The Granfonte is a monumental public fountain built in Renaissance-Baroque style, located at the homonymous street in the municipality of Leonforte, in the region of Sicily, Italy. The elongated fountain extends for 24 meters, consists of 24 bronze spouts where it still gushes fresh spring water.

==History==
It was completed in 1651 by Prince Nicolò Placido Branciforti, founder of the town of Leonforte. It was sited at the usual meeting-place for the town, and with its twenty-four spouts, provided ample and easy access. The work refers to various embodiments of the Flemish artists, at the time very widespread in Sicily, and is attributable to style and morphology to the Mariano Smiriglio architect’s artistic school from Palermo.

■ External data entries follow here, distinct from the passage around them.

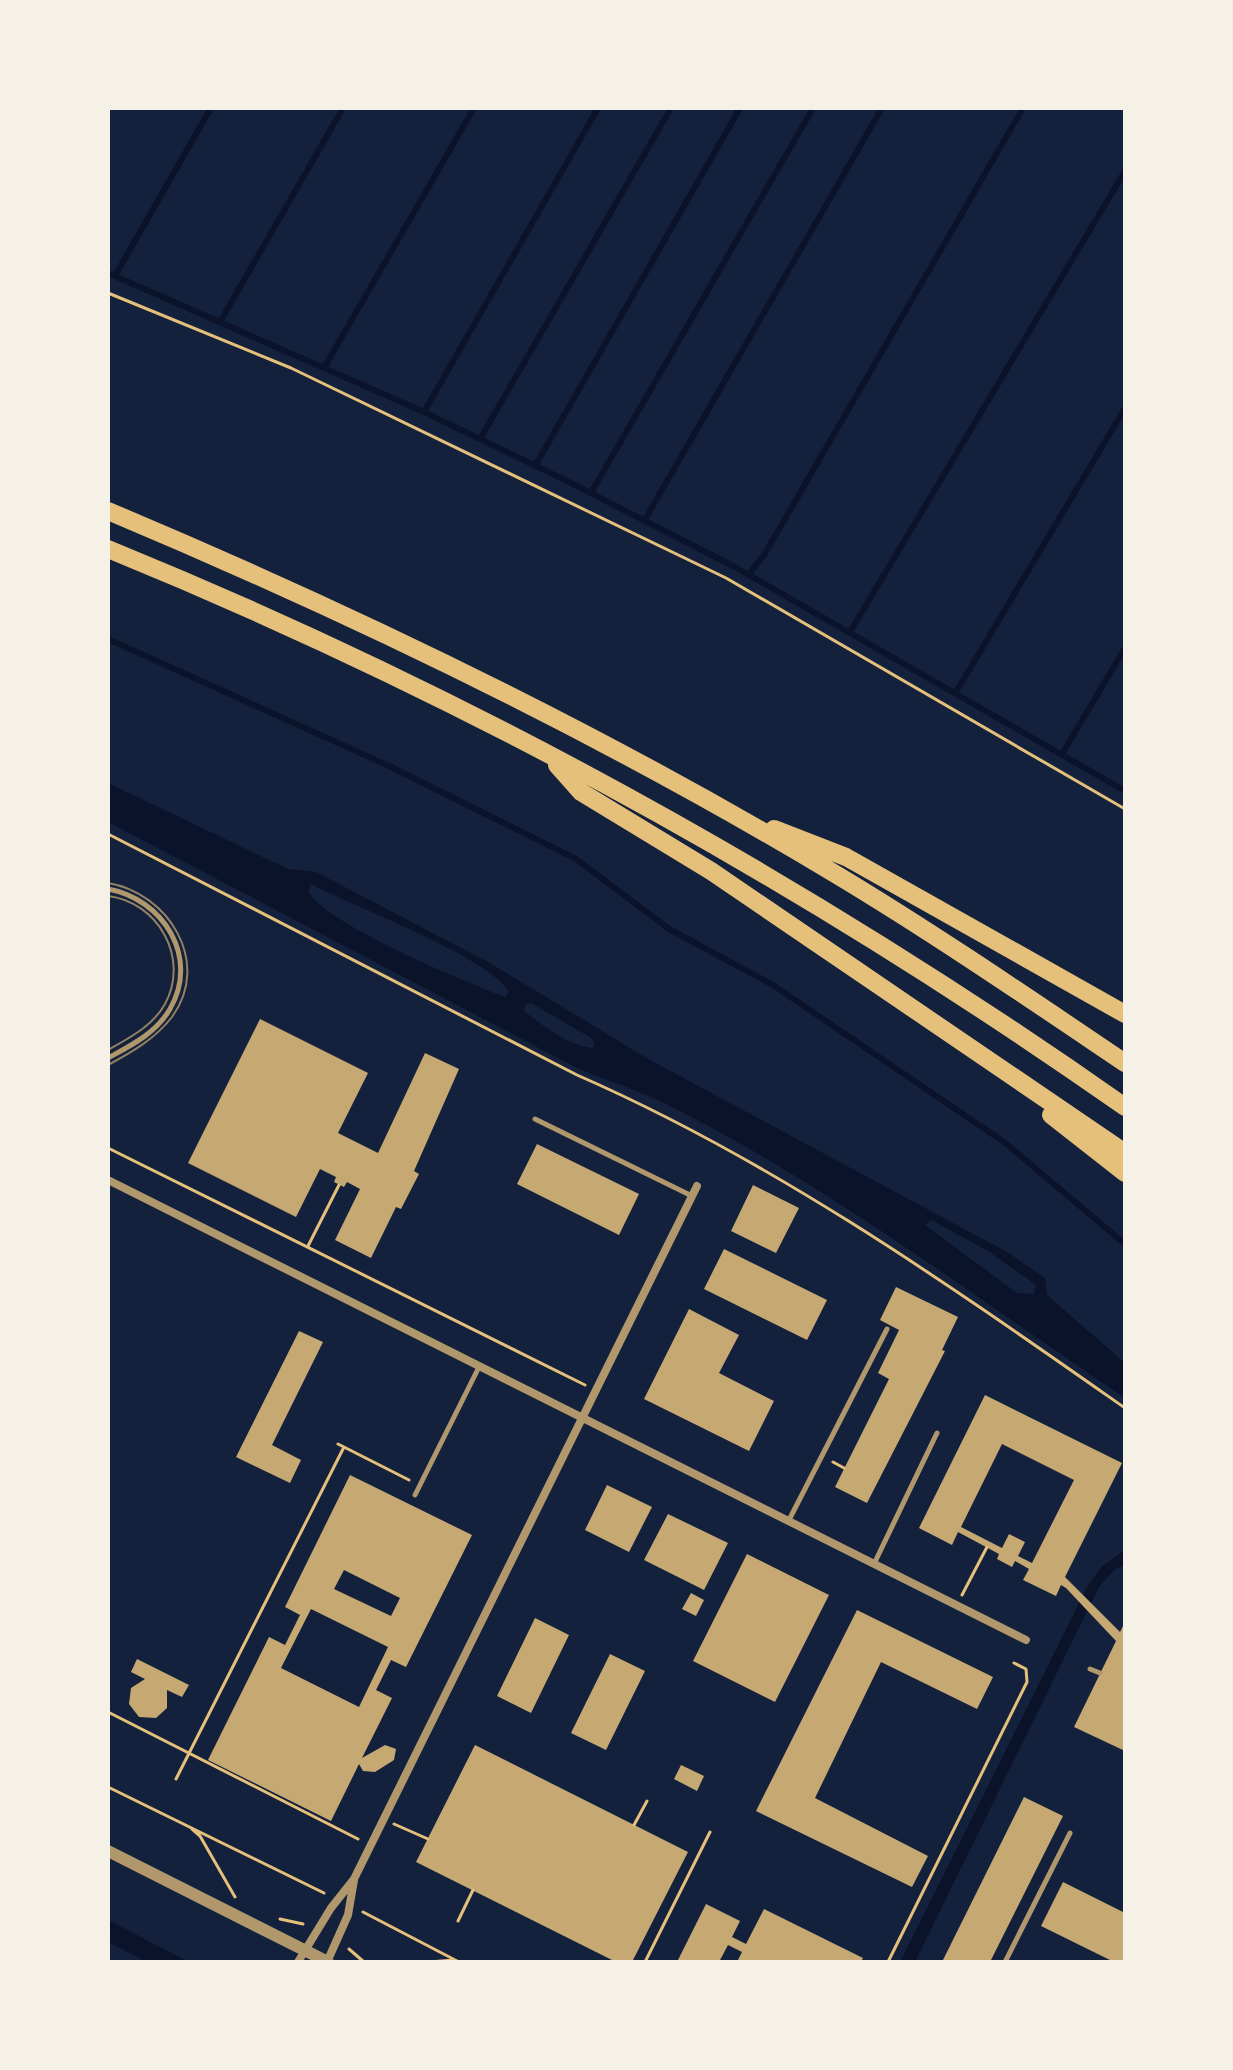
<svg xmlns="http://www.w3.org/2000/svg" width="1233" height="2070" font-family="'PT Sans',sans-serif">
<rect width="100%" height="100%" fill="#14213d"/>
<path fill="#0b132b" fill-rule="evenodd" d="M108,783L288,869L316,872L490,963L650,1060L1007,1252L1045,1278L1047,1295L1125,1363V1398C975,1297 827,1184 664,1103C637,1090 607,1080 579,1069L108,822ZM311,884C352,906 490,957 509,992L505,997C461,980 332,927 308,892ZM531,1003L588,1036L595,1042L593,1048C568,1046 544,1026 524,1011L525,1005ZM931,1220L988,1251L1036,1285L1034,1294L1017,1293L925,1225Z
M1125,1550V1565L1115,1569L1099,1587L915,1962H900L1087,1587L1101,1567Z
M108,1920L189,1962H147L108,1942Z"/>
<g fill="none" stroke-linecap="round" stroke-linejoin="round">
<path stroke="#0b132b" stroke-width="6" d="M108,273L424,412L567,481L735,567L1125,791
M115,276L211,108
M220,322L343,108
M324,368L474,108
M424,412L598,108
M480,439L671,108
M535,466L740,108
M591,493L813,108
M644,521L882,108
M748,575L764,555L1023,108
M850,632L1125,171
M108,639L389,766L576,859L669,929L773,985L1004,1142L1125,1244
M956,692L1125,408
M1062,754L1125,648"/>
</g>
<path fill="#c6a872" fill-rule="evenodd" d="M260,1019L368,1073L338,1133L378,1153L425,1053L459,1069L414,1171L419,1174L401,1209L396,1207L371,1258L335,1240L360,1189L347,1182L344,1187L334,1182L336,1177L320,1169L296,1217L188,1163Z
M537,1144L639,1194L619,1235L517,1184Z
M753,1185L799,1208L776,1253L731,1231Z
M724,1249L827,1300L807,1340L704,1289Z
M896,1287L958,1317L942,1350L945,1351L867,1503L835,1487L889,1379L878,1373L899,1330L880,1320Z
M689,1309L739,1335L719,1373L774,1401L749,1451L644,1399Z
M299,1331L323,1342L272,1445L301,1460L290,1483L236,1457Z
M985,1395L1122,1463L1065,1577L1120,1632L1125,1622V1751L1074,1727L1116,1641L1066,1588L1061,1585L1056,1596L1023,1580L1029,1569L1015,1561L1012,1567L997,1559L999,1554L958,1532L952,1545L919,1528ZM1002,1444L1074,1480L1032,1563L1018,1556L1025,1542L1009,1534L1002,1548L961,1527Z
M350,1475L472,1535L406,1667L391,1660L376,1690L392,1698L362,1758L385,1745L396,1749L394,1760L375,1772L363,1771L359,1764L331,1821L208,1760L269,1637L285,1645L300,1615L285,1607ZM344,1570L400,1598L391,1616L334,1589ZM311,1609L388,1647L359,1707L281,1668Z
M607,1485L652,1507L629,1552L585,1530Z
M668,1514L728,1543L704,1590L644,1560Z
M747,1554L829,1595L775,1702L693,1661Z
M691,1593L704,1600L696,1616L682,1609Z
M857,1610L993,1677L977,1709L881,1662L815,1798L928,1856L912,1887L756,1811Z
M535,1618L569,1635L531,1713L497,1696Z
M610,1654L645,1671L606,1750L571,1733Z
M137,1659L189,1685L182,1697L167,1690V1708L156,1718L139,1717L129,1704L131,1688L145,1679L131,1672Z
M475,1745L688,1852L632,1962H616L416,1862Z
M681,1765L704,1776L697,1791L674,1779Z
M1024,1797L1063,1816L990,1962H942Z
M1063,1882L1125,1913V1962H1114L1041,1926Z
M706,1904L740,1921L732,1937L746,1944L764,1909L863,1958L861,1962H737L742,1952L728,1945L719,1962H677Z"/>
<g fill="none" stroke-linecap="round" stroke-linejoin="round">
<path stroke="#e5c07b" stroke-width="3" d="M108,293L291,368L726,578L1125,809
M108,834L577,1075C774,1161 949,1285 1125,1408
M108,1148L585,1385
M308,1246L339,1185
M338,1444L409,1480
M833,1462L844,1468
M962,1595L987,1547
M108,1712L358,1839
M176,1779L344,1447
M108,1787L324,1893
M394,1824L428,1839
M634,1825L647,1801
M192,1829L200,1836L235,1897
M363,1912L459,1962
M280,1919L303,1924
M458,1921L473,1890
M349,1949L364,1962
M429,1962L454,1960
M645,1962L710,1832
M888,1962L1027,1682L1026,1669L1014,1663"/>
<path stroke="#b1986c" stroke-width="5" d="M108,889C163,899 200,957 170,1009C156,1033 132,1045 108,1058
M535,1119L692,1196
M415,1495L479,1367
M789,1520L887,1329
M874,1564L937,1433
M1090,1669L1100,1673
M1005,1962L1070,1833"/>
<path stroke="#b1986c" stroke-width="8" d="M108,1180L1026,1640
M298,1962L331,1908L354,1879L697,1186
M327,1962L348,1915L354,1880"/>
<path stroke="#b1986c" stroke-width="12" d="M108,1851L328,1962"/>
<path stroke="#e5c07b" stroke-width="18" d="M108,511C358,616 604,735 837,875C935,934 1030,999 1125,1063
M108,549C466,695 809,885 1125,1107
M557,765L581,792L711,871L1125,1153
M774,829L846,857L1125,1014
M1051,1115L1125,1173"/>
<path stroke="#918062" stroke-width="2" d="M108,883C168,893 212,962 172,1017C155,1039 132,1052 108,1065
M108,896C158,902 190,958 165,1004C153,1026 129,1038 108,1050"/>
</g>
<rect width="1233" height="2070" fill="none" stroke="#f6f1e7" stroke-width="220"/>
</svg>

It is said that the Prince wanted to build it on the ruins of an old Moorish fountain, with a design similar to that of an existing fountain at that time in Amsterdam.

This monumental fountain was built with bearing walls of sandstone blocks from square cut and worked with sculptures in the round, low and high relief, engravings and decorations; twenty-four bronze spouts sorted pour water in the rectangular tank.

In the facade are visible twenty-two niches bottomless rectangular with round arches; central tower and two side with frames, ornaments and inscriptions, connected by spirals stone; two lions rampant on the side towers.